DESCRIPTION OF THE TASK →
Copy out, in full, every line of the records that contains the word "picture".

MATERIAL SUPPLIED →

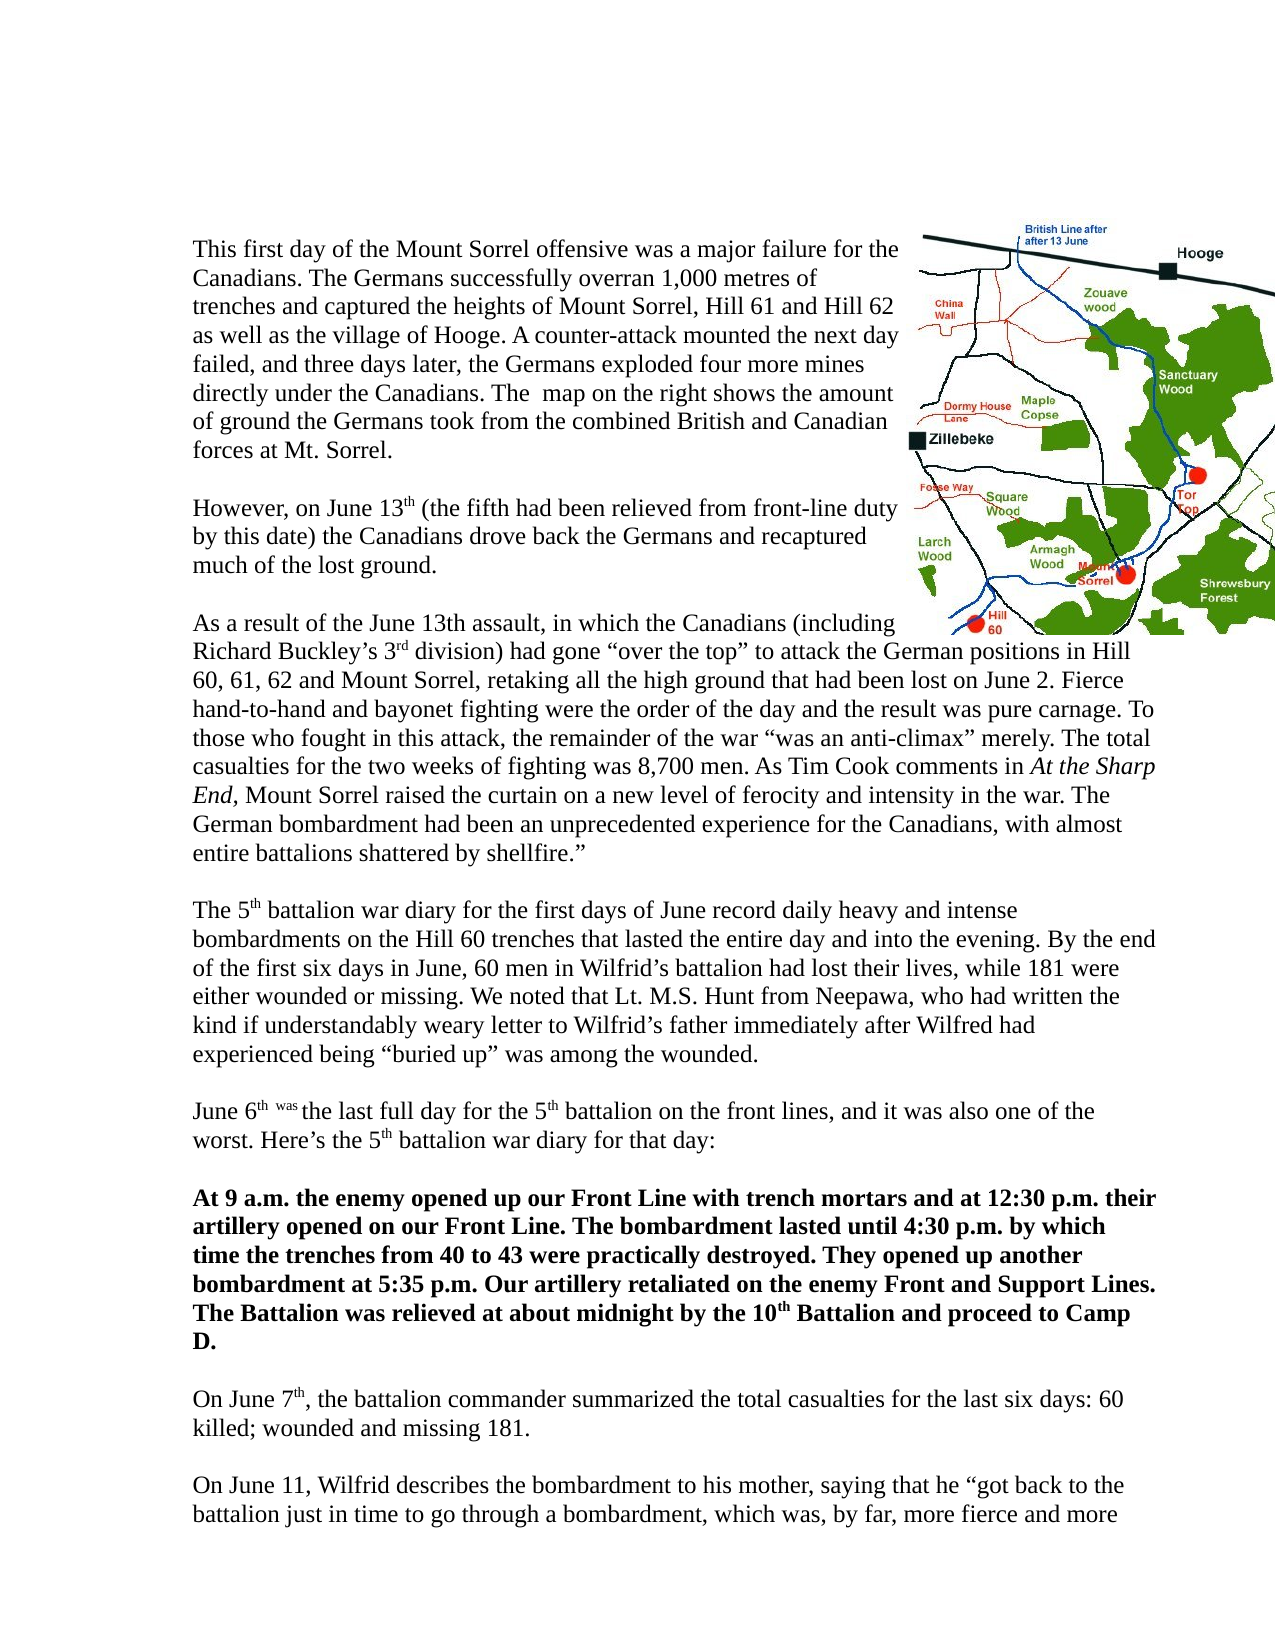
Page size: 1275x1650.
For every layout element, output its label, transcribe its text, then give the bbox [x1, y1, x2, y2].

text As a result of the June 13th assault, in which the Canadians (including Richard Buckley’s 3rd division) had gone “over the top” to attack the German positions in Hill 60, 61, 62 and Mount Sorrel, retaking all the high ground that had been lost on June 2. Fierce hand-to-hand and bayonet fighting were the order of the day and the result was pure carnage. To those who fought in this attack, the remainder of the war “was an anti-climax” merely. The total casualties for the two weeks of fighting was 8,700 men. As Tim Cook comments in At the Sharp End, Mount Sorrel raised the curtain on a new level of ferocity and intensity in the war. The German bombardment had been an unprecedented experience for the Canadians, with almost entire battalions shattered by shellfire.” [192, 608, 1158, 866]
text On June 11, Wilfrid describes the bombardment to his mother, saying that he “got back to the battalion just in time to go through a bombardment, which was, by far, more fierce and more [192, 1470, 1158, 1528]
text At 9 a.m. the enemy opened up our Front Line with trench mortars and at 12:30 p.m. their artillery opened on our Front Line. The bombardment lasted until 4:30 p.m. by which time the trenches from 40 to 43 were practically destroyed. They opened up another bombardment at 5:35 p.m. Our artillery retaliated on the enemy Front and Support Lines. The Battalion was relieved at about midnight by the 10th Battalion and proceed to Camp D. [192, 1183, 1158, 1355]
picture [906, 218, 1275, 635]
text June 6th was the last full day for the 5th battalion on the front lines, and it was also one of the worst. Here’s the 5th battalion war diary for that day: [192, 1096, 1158, 1154]
text This first day of the Mount Sorrel offensive was a major failure for the Canadians. The Germans successfully overran 1,000 metres of trenches and captured the heights of Mount Sorrel, Hill 61 and Hill 62 as well as the village of Hooge. A counter-attack mounted the next day failed, and three days later, the Germans exploded four more mines directly under the Canadians. The map on the right shows the amount of ground the Germans took from the combined British and Canadian forces at Mt. Sorrel. [192, 234, 906, 464]
text On June 7th, the battalion commander summarized the total casualties for the last six days: 60 killed; wounded and missing 181. [192, 1384, 1158, 1441]
text However, on June 13th (the fifth had been relieved from front-line duty by this date) the Canadians drove back the Germans and recaptured much of the lost ground. [192, 493, 906, 579]
text The 5th battalion war diary for the first days of June record daily heavy and intense bombardments on the Hill 60 trenches that lasted the entire day and into the evening. By the end of the first six days in June, 60 men in Wilfrid’s battalion had lost their lives, while 181 were either wounded or missing. We noted that Lt. M.S. Hunt from Neepawa, who had written the kind if understandably weary letter to Wilfrid’s father immediately after Wilfred had experienced being “buried up” was among the wounded. [192, 895, 1158, 1068]
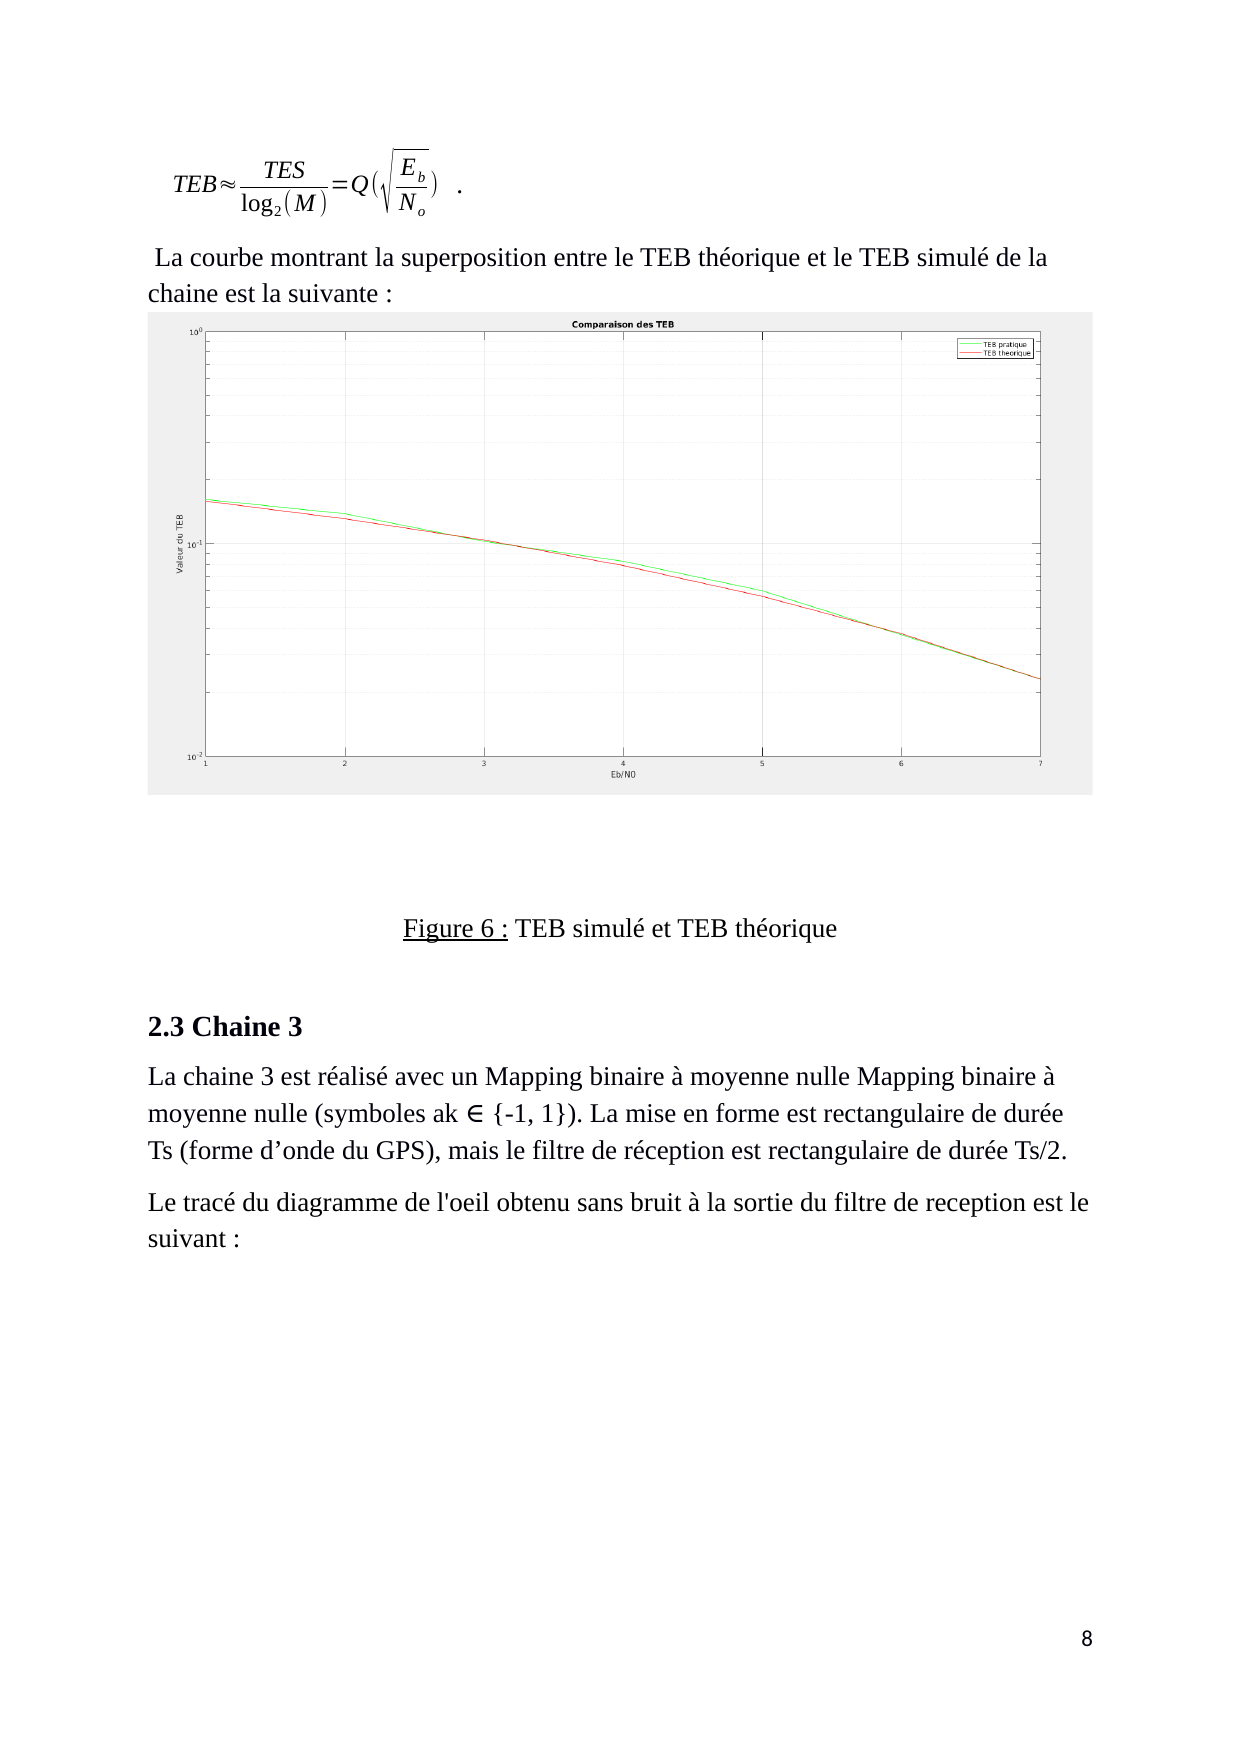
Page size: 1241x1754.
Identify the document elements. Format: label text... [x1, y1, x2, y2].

subtitle 2.3 Chaine 3 [148, 1009, 1093, 1042]
text La chaine 3 est réalisé avec un Mapping binaire à moyenne nulle Mapping binaire à moyenne nulle (symboles ak ∈ {-1, 1}). La mise en forme est rectangulaire de durée Ts (forme d’onde du GPS), mais le filtre de réception est rectangulaire de durée Ts/2. [148, 1060, 1093, 1166]
text Le tracé du diagramme de l'oeil obtenu sans bruit à la sortie du filtre de reception est le suivant : [148, 1186, 1093, 1253]
text Figure 6 : TEB simulé et TEB théorique [148, 912, 1093, 943]
picture [147, 312, 1093, 795]
text La courbe montrant la superposition entre le TEB théorique et le TEB simulé de la chaine est la suivante : [148, 241, 1093, 308]
text . [148, 148, 1093, 220]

RESPONSE →
picture [906, 218, 1275, 635]
picture [147, 312, 1093, 795]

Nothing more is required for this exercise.